WORK TO COMPLETE —
Filter the entries down to the lines containing "Operation", and copy those lines.

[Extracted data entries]
------------------------------------------------------------------------
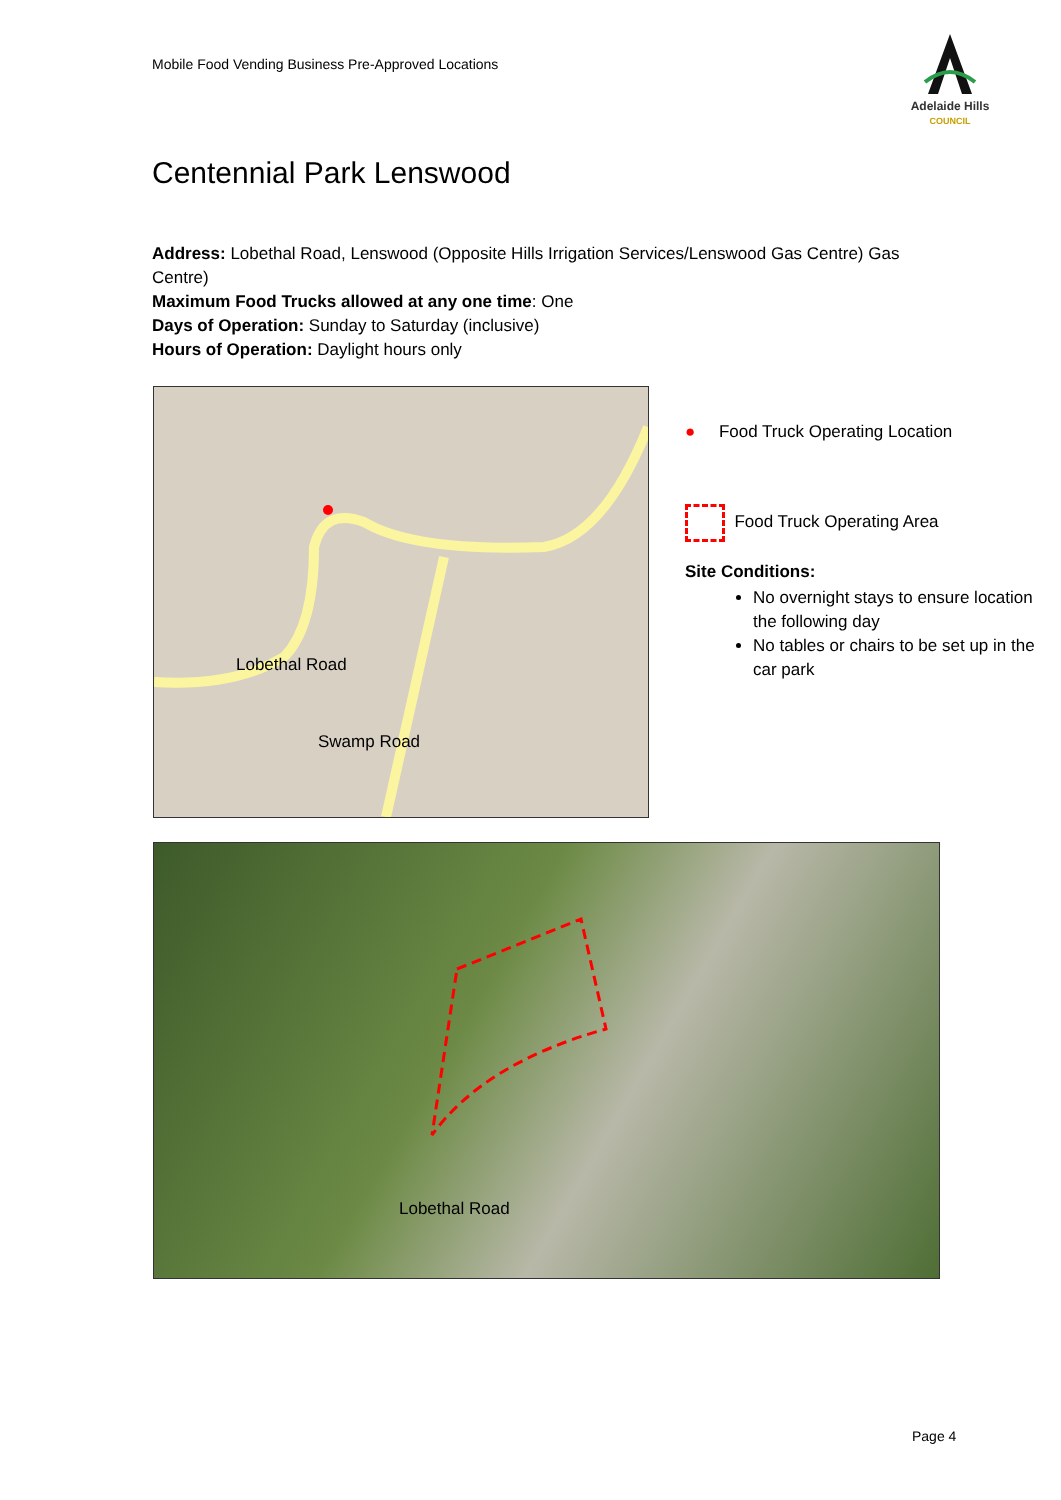Mobile Food Vending Business Pre-Approved Locations
Adelaide Hills
COUNCIL
Centennial Park Lenswood
Address: Lobethal Road, Lenswood (Opposite Hills Irrigation Services/Lenswood Gas Centre) Gas Centre)
Maximum Food Trucks allowed at any one time: One
Days of Operation: Sunday to Saturday (inclusive)
Hours of Operation: Daylight hours only
Lobethal Road
Swamp Road
● Food Truck Operating Location
Food Truck Operating Area
Site Conditions:
No overnight stays to ensure location the following day
No tables or chairs to be set up in the car park
Lobethal Road
Page 4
------------------------------------------------------------------------
TASK RESULT —
Days of Operation: Sunday to Saturday (inclusive)
Hours of Operation: Daylight hours only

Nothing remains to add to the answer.